Когда же в корпусе началась «новая жизнь», с заразительной и упорной хворью сообща справились. Для воспитанников утвердили новенькое обмундирование: «зелёные двубортные мундиры и штаны, зимою одноцветные с мундиром, летом белые; ботфорты, треугольную шляпу и кортик»[63], а шапку заменили на некое подобие каски.
Однако нашему герою, похоже, уже не довелось пощеголять и покуролесить в элегантном павловском наряде.
Граф Фёдор понемногу учился, помногу чесался, предавался всяческим шалостям, с годами начал брить усы, вольтижировать на лошадях и вовсю славить Вакха и Киприду, сызнова зубрил уставы и чухался — но, возможно, так и не дотянул до высокоторжественного дня выпуска. По крайней мере, его имя отсутствует в обширном «Списке воспитанников», прилежно составленном через полвека Ф. Ф. Веселаго. За неимением каких бы то ни было разъясняющих документов нам остаётся строить гипотезы: то ли Ф. И. Толстой был исключён «за большие проступки»[64]; то ли он, вконец запутавшись в верпах и шканцах, так и не усвоив разницы между грот-мачтой и бизань-мачтой, однажды сам решил распрощаться с опостылевшей alma mater.

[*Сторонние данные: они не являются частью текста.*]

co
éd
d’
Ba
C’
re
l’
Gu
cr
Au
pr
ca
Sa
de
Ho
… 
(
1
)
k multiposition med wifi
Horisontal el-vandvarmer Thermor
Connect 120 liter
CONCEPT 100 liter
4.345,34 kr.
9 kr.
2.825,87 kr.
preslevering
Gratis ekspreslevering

Итоги его обучения в кадетском корпусе были бесстрастно зафиксированы в формулярном списке, составленном 19 сентября 1811 года. Оказывается, граф мог «по-российски, по-французски читать и писать». (Писал на родном наречии Ф. И. Толстой, правда, посредственно, с ошибками; зато почерк был очень разборчивым, почти каллиграфическим, и помарок в его рукописях мало.) «Часть математики, истории и географии знает», — читаем в казённой бумаге далее[65].

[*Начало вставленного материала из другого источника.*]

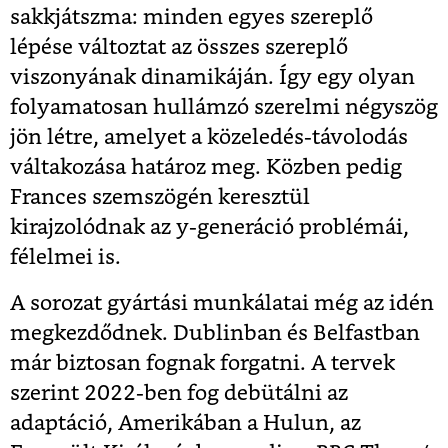
sakkjátszma: minden egyes szereplő
lépése változtat az összes szereplő
viszonyának dinamikáján. Így egy olyan
folyamatosan hullámzó szerelmi négyszög
jön létre, amelyet a közeledés-távolodás
váltakozása határoz meg. Közben pedig
Frances szemszögén keresztül
kirajzolódnak az y-generáció problémái,
félelmei is.
A sorozat gyártási munkálatai még az idén
megkezdődnek. Dublinban és Belfastban
már biztosan fognak forgatni. A tervek
szerint 2022-ben fog debütálni az
adaptáció, Amerikában a Hulun, az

Там же, в корпусе, юноша понял, что слепое чинопочитание его, Фёдора Толстого, в лучшем случае раздражает; что всяческие педагогические рапортички, установления, военные и житейские, органически неприемлемы для него, чертовски чужды его натуре. С тех самых пор граф, выдав себе таковую бессрочную индульгенцию, уже и не насиловал натуру, дабы смириться и подчиниться писанным явно не для него законам.
Спустя четверть века поэт подыскал для таких людей удачную метафору:
Из помянутого формулярного списка мы также узнаём, что 28 декабря 1797 года графа произвели в портупей-прапорщики лейб-гвардии Преображенского полка[66]. Данный чин считался унтер-офицерским, ниже XIV класса по Табели о рангах, и посему в состав обер-офицерских чинов не входил[67].